18. Reduced UK innovation and saliency of brands as a result of plain packaging may also damage the competitiveness of UK products overseas and may well result in innovation and marketing investment and skills leaving the UK for markets more conducive to brand creation and brand building. Bearing in mind the size and success of UK alcoholic drinks products abroad, this effect is likely to be significant.

Illicit Trade

19. There are three potential illicit trade effects to be considered, increased “parallel” trade from European markets, increased “grey” trade from markets outside the EU and increased trade in counterfeit goods.

20. Were it to be found that branding on packaging does have a greater appeal for consumers than we believe, and were the UK to be the only EU market to introduce plain packaging, there would be enhanced demand for branded packaged products from other EU markets. A similar effect can be expected in relation to grey trade, with products being increasingly imported from markets outside the EU.
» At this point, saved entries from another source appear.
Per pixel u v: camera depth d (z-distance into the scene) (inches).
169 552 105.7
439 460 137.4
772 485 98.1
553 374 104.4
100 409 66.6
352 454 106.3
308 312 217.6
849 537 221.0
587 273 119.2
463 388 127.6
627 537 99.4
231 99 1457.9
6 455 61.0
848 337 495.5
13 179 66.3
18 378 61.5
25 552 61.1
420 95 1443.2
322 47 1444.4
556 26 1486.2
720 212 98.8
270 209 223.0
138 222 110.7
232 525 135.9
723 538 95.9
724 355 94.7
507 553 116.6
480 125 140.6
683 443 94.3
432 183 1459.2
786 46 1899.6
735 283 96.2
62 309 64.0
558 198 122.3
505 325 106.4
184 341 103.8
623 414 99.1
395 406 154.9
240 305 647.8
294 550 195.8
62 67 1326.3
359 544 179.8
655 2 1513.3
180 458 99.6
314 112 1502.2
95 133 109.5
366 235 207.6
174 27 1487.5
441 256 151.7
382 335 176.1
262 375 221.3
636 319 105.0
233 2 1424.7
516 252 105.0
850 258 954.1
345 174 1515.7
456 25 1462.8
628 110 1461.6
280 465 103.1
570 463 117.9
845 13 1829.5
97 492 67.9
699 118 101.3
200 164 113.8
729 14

21. Should parallel trade increase and be of a scale that exceeds use for personal consumption and should grey trade also increase, this would increase the risk of such products entering the illicit supply chain, with an accompanying increased risk of individual traders circumventing the strict age controls in place in the legitimate supply chain. This would run counter to the policy objectives and may impact duty revenues.

22. In the area of counterfeiting, there are two potential risks:

(1)greater simplicity and homogeneity of pack designs make it easier for counterfeiters to produce fakes. Counterfeits are more likely to be distributed through illicit supply chain, circumventing age controls;

(2)with all products in a category looking very similar, it will be much harder for consumers to detect—and steer clear of—fakes.

23. Any increase in illicit trade will increase pressure on already stretched enforcement organisations, notably customs, police and trading standards services.

Intellectual Property Rights (IPRs)

24. Brand imagery on pack is protected by IPRs which are granted by the state and protect many of the features that differentiate one product from another. Through significant investment over time, trade marks in particular have become crucial heuristics (mental shortcuts) used by consumers to identify and understand different products, becoming amongst the most valuable of corporate assets.

25. Not only are IPRs granted by the state, they are also protected by international agreements, notably TRIPs. Interference with or the removal of such rights by the state may breach those agreements and obligations and be open to challenge. This was highlighted by Economiesuisse, the Swiss business federation, which stated,

“[R]equiring generic packaging of products . . . amount[s] to an indirect expropriation of intellectual property and constitute[s] a clear breach of international law.”

26. Furthermore, there may be a strong case for the state to pay compensation to those companies who have made huge investments over decades in the reputation of their products and the heuristics associated with them, reflected in their IPRs.

27. Separate from the legality of withdrawing previously-granted IPRs and any case for compensation, a strong message would be sent to the world that the UK is willing to confiscate IPRs (quite possibly without evidence that they inhibit policy goals). This would be a hostile message to business generally and to inward business investment, damaging the UK’s reputation and “brand” abroad.


28. Any potential that plain packaging may have to reduce alcohol consumption and/or harmful drinking must be balanced with a full understanding of the harm such an approach may inflict, on consumers, competition, innovation, the economy, exports, the illicit trade and IPRs. Without it, the policy amounts to a leap in the dark.

29. We believe that, in exploring plain packaging, the role of brand imagery in stimulating purchase and consumption is being enormously exaggerated while the accompanying risks are being ignored. We also believe it would represent a policy move diametrically opposed to mainstream Government policies, leading to less informed, empowered consumers, less competition, less innovation, reduced or no growth and markets that work less well, with the burden on enforcement authorities becoming heavier not lighter.